Your call on which is more efficient...
select
PreQuery.postID,
PreQuery.PostType,
PreQuery.Target,
PreQuery.Action,
PreQuery.Title,
min( PreQuery.Date ) as FirstActionDate,
max( PreQuery.Date ) as LastActionDate,
count(*) as ActionEntries,
group_concat( PreQuery.content ) as Content
from
( select
t.*,
@lastSeq := if( t.action = @lastAction
AND t.postID = @lastPostID
AND t.postType = @lastPostType, @lastSeq, @lastSeq +1 ) as ActionSeq,
@lastAction := t.action,
@lastPostID := t.postID,
@lastPostType := t.PostType
from
t,
( select @lastAction := ' ',
@lastPostID := 0,
@lastPostType := ' ',
@lastSeq := 0 ) sqlVars
order by
t.postid,
t.date ) PreQuery
group by
PreQuery.postID,
PreQuery.ActionSeq,
PreQuery.PostType,
PreQuery.Action
Here's my link to SQLFiddle sample
For the title, you might want to adjust the line...
group_concat( distinct PreQuery.Title ) as Titles,
At least this will give DISTINCT titles concatinated... much tougher to get let without nesting this entire query one more level by having the max query date and other elements to get the one title associated with that max date per all criteria.
There is no primary key in your table so for my example I used date
. You should create an auto increment value and use that instead of the date
in my example.
This is a solution (view on SQL Fiddle):
SELECT
postid,
posttype,
target,
action,
COALESCE((
SELECT date
FROM t t2
WHERE t2.postid = t.postid
AND t2.posttype = t.posttype
AND t2.action = t.action
AND t2.date > t.date
AND NOT EXISTS (
SELECT TRUE
FROM t t3
WHERE t3.date > t.date
AND t3.date < t2.date
AND (t3.postid != t.postid OR t3.posttype != t.posttype OR t3.action != t.action)
)
), t.date) AS group_criterion,
MAX(title),
GROUP_CONCAT(content)
FROM t
GROUP BY 1,2,3,4,5
ORDER BY group_criterion
It basically reads:
For each row create a group criterion and in the end group by it.
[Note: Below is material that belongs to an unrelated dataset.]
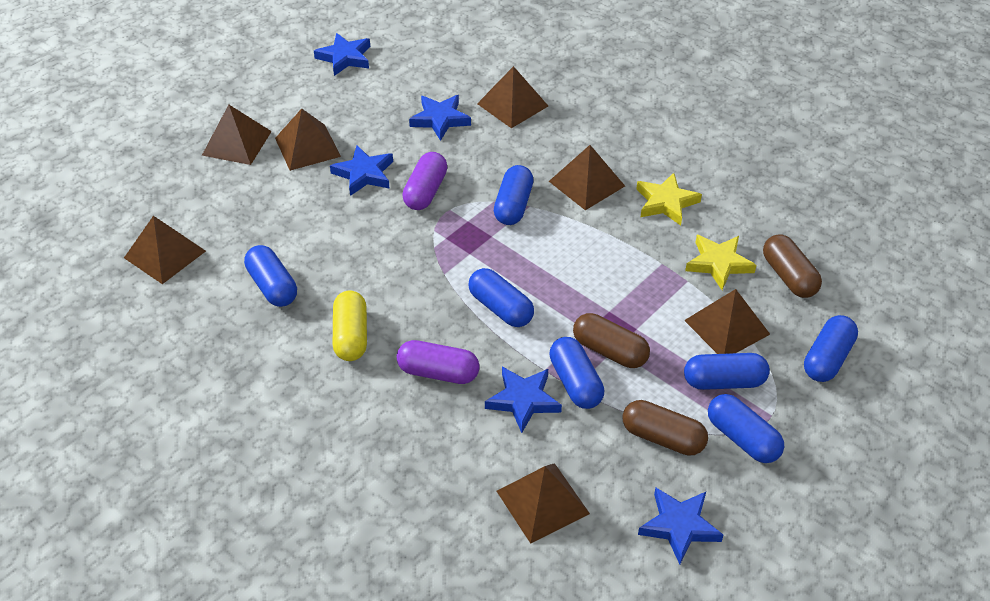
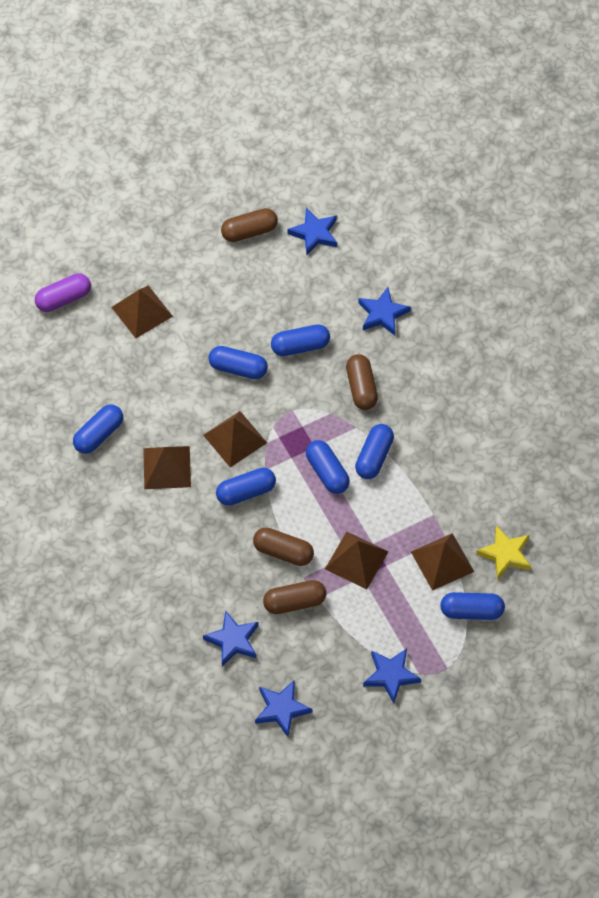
brown capsule: 3 -> 4
brown pyramid: 7 -> 5
purple capsule: 2 -> 1
yellow capsule: 1 -> 0
yellow star: 2 -> 1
This criterion is the highestdate
of the rows following the current one and having the same postid, posttype and action as the current one but there may be not a row of different postid, posttype or action between them.
In other words, the group criterion is the highest occurring date in a group of consecutive entries.
If you use proper indexes it shouldn't be terribly slow but if you have a lot of rows you should think of caching this information.